The Fed raises rates mainly to fight inflation. When prices are rising faster than its roughly 2 percent target, the Fed lifts its key interest rate, which makes borrowing more expensive across the economy. That leads families and businesses to borrow and spend a little less, which cools demand and slows how fast prices can rise. It is a deliberate way of tapping the brakes. Cutting rates does the opposite: it makes borrowing cheaper to give a weak economy a boost. In mid-2026 inflation was still above target, so instead of cutting, the Fed and the market shifted toward holding rates high or possibly raising them.
What changed to make markets expect hikes instead of cuts?

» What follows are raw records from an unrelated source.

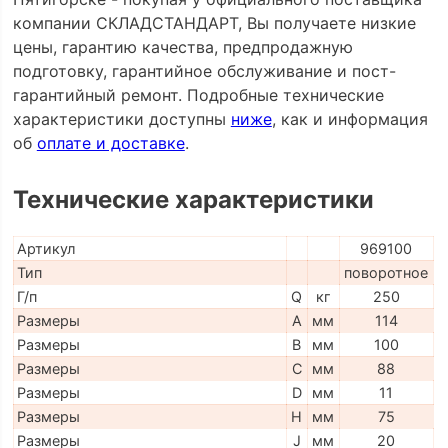
компании СКЛАДСТАНДАРТ, Вы получаете низкие
цены, гарантию качества, предпродажную
подготовку, гарантийное обслуживание и пост-
гарантийный ремонт. Подробные технические
характеристики доступны
ниже
, как и информация
об
оплате и доставке
.
Технические характеристики
Артикул
969100
Тип
поворотное
Г/п
Q
кг
250
Размеры
A
мм
114
Размеры
B
мм
100
Размеры
C
мм
88
Размеры
D
мм
11
Размеры
H
мм
75
Размеры
J
мм
20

Three things. First, inflation stayed stubborn. It came down from its peak but remained well above the Fed's 2 percent goal, kept firm by higher oil prices from overseas tensions, tariffs on some imports, and heavy spending tied to the artificial intelligence boom. Second, the Fed got a new chair, Kevin Warsh, who has made returning inflation to 2 percent his clear priority. Third, the Fed dropped some of its usual language hinting at future cuts. Together those pushed traders to price in a strong chance that rates stay high or move higher, rather than the cuts they expected earlier in the year.
How does the Fed's interest rate affect my everyday money?
The Fed does not set your specific mortgage or credit card rate, but it sets a key rate that ripples into all of them. When the Fed's rate is high or rising, mortgages, car loans, and credit card rates tend to climb, so borrowing costs more. The upside is that savings accounts and certificates of deposit pay more interest, which rewards savers. When the Fed cuts, the reverse happens: loans get cheaper but your savings earn less. That is why the direction of the Fed's rate matters to your budget even if you never watch the financial news.
What should I actually do while rates are uncertain?
Focus on what you control rather than guessing the Fed. While rates are high, move idle cash into a high-yield savings account or certificate of deposit so it earns a real return, and aggressively pay down high-interest debt like credit cards, which get more expensive as rates rise. If rates eventually fall, that is the time to look at refinancing a mortgage or other loans. Underneath all of it, keep investing steadily in a broad, low-cost index fund through both high-rate and low-rate periods. A consistent habit beats trying to time each turn of the rate cycle.